The expert hired by the state Utilities and Transportation Commission staff estimated the losses going back to 2005 at $18 million, one-half that in the 2011-2012 year. The one-year results tacked 13 percent onto the price of natural gas supply purchased with contracts covered by financial hedges. The utility also uses hedges indexed to prices as they move up or down, and hedges related to its capacity to store gas.

Overall, Avista hedges about one-half its supplies one way or another.

If the 13 percent sounds like a high premium for the certainty of supply, consider the 38 percent the staff expert found for Puget Sound Energy, and the 30 percent for Northwest Natural Gas. Customers of Cascade Natural Gas, with one-year hedging losses of less than $1 million, paid a 1 percent premium. Going back 10 years, however, Cascade financial hedges cost the company $141 million.
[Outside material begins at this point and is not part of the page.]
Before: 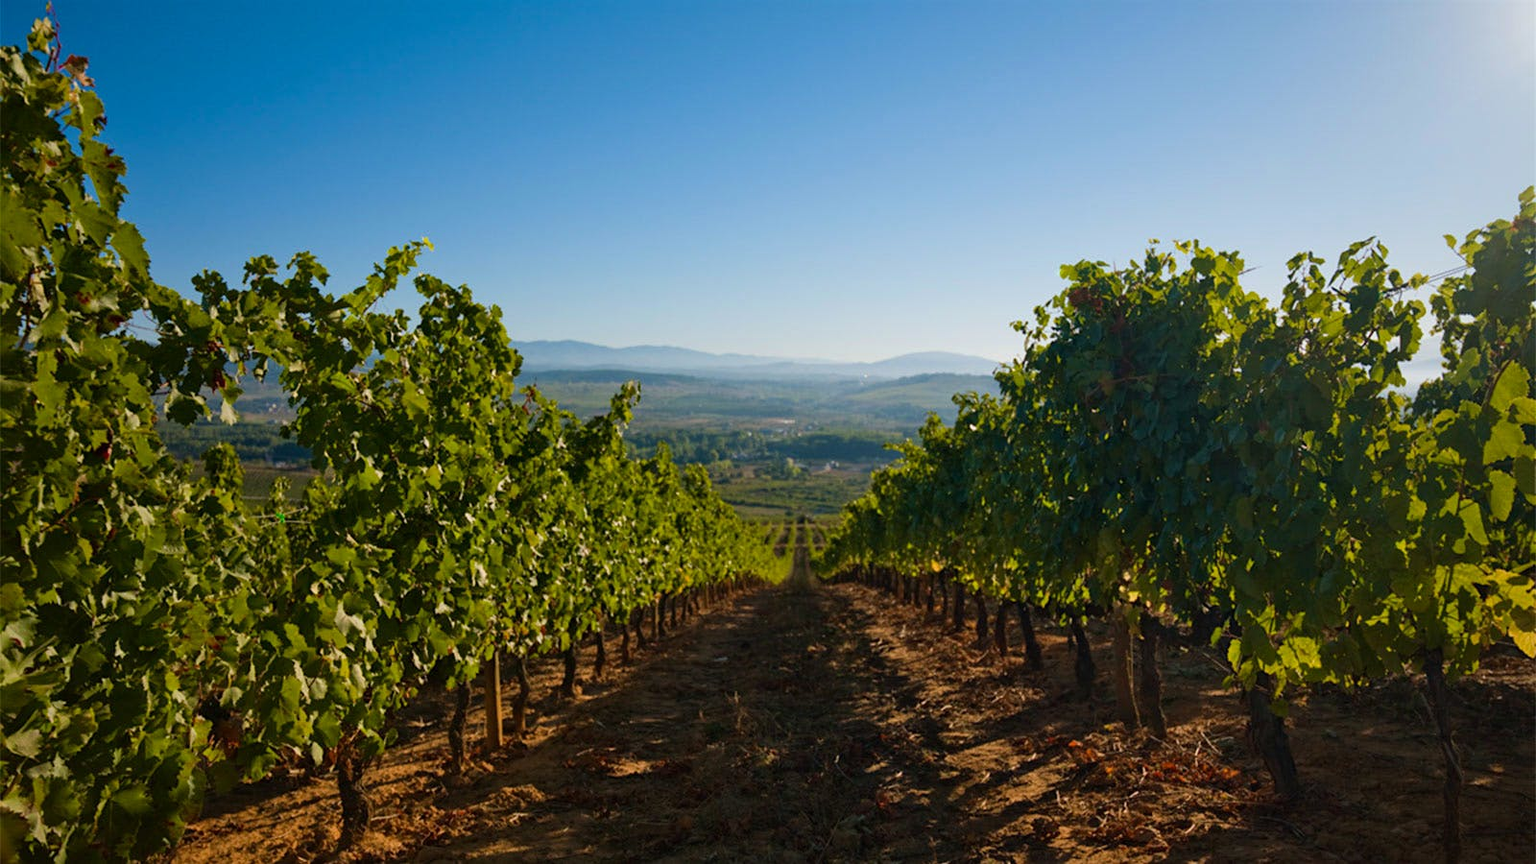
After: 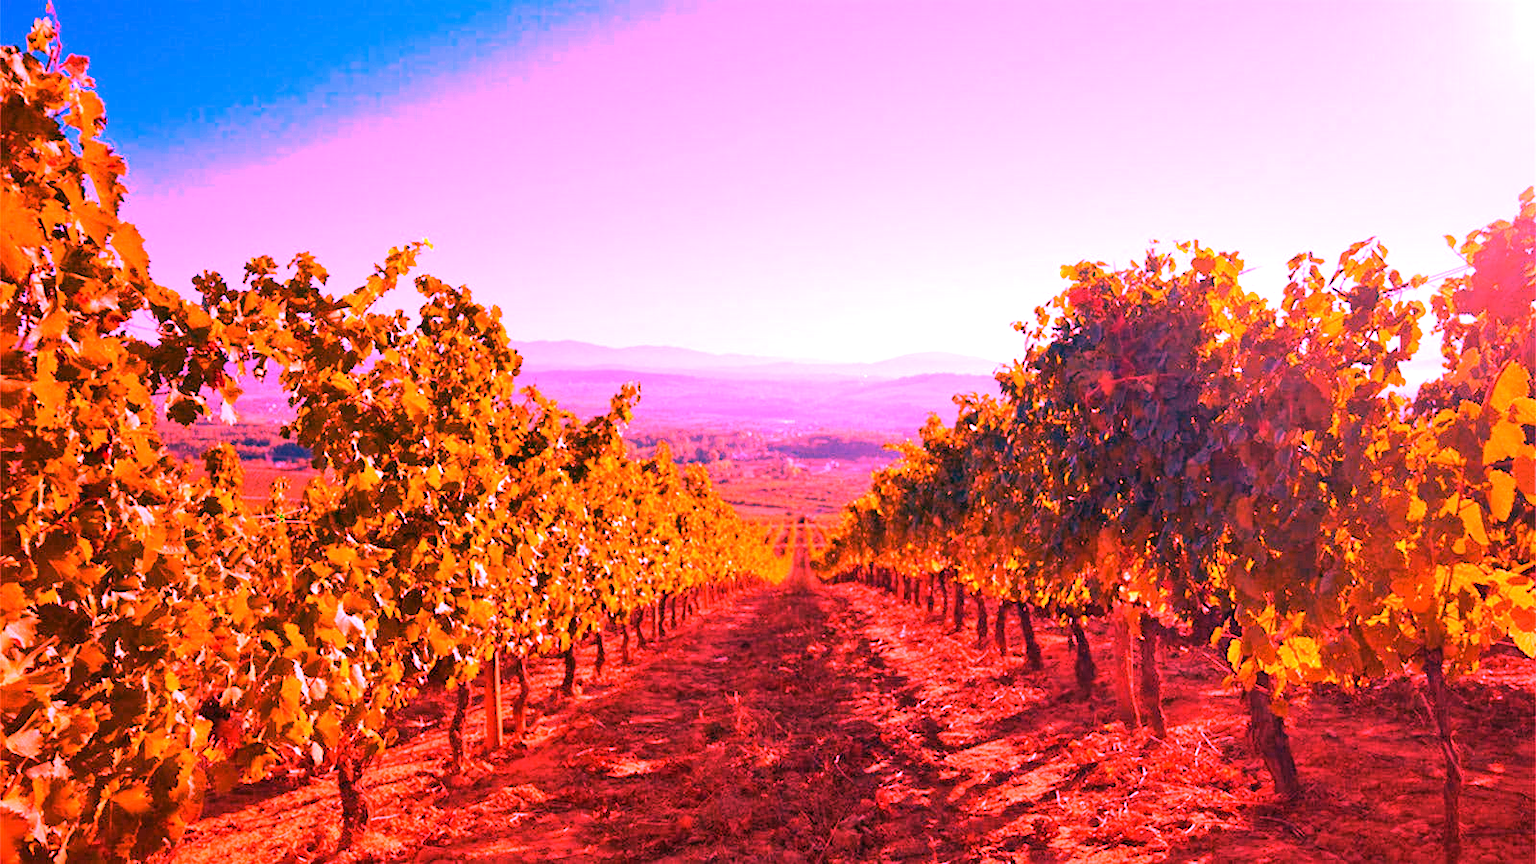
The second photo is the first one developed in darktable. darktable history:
exposure: exposure 0.6 EV, compensate highlight preservation false
white balance: red 4.26, blue 1.802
Bottom line, Avista natural gas is the cheapest sold in Washington today, in part because its cost of piping gas into its system from Canada is low. The utility estimates it has passed $60 million in gas price savings along to its customers in the last five years. Rates have declined 30 percent over that period.

Given the magnitude of the hedging conducted by the utilities, a look under the hood of how well they do it is overdue. Prior to the release of the Public Counsel findings last week, too little attention had been paid to the commission review of the issue.

The Public Counsel recommends formation of a collaborative to review Avista hedging practices, and recommend changes. The staff recommends rulemaking that examines many of the same questions. Out of either should come information that gives utility customers a better understanding of hedging, and confidence they are not paying for the mistakes of imprudent managers.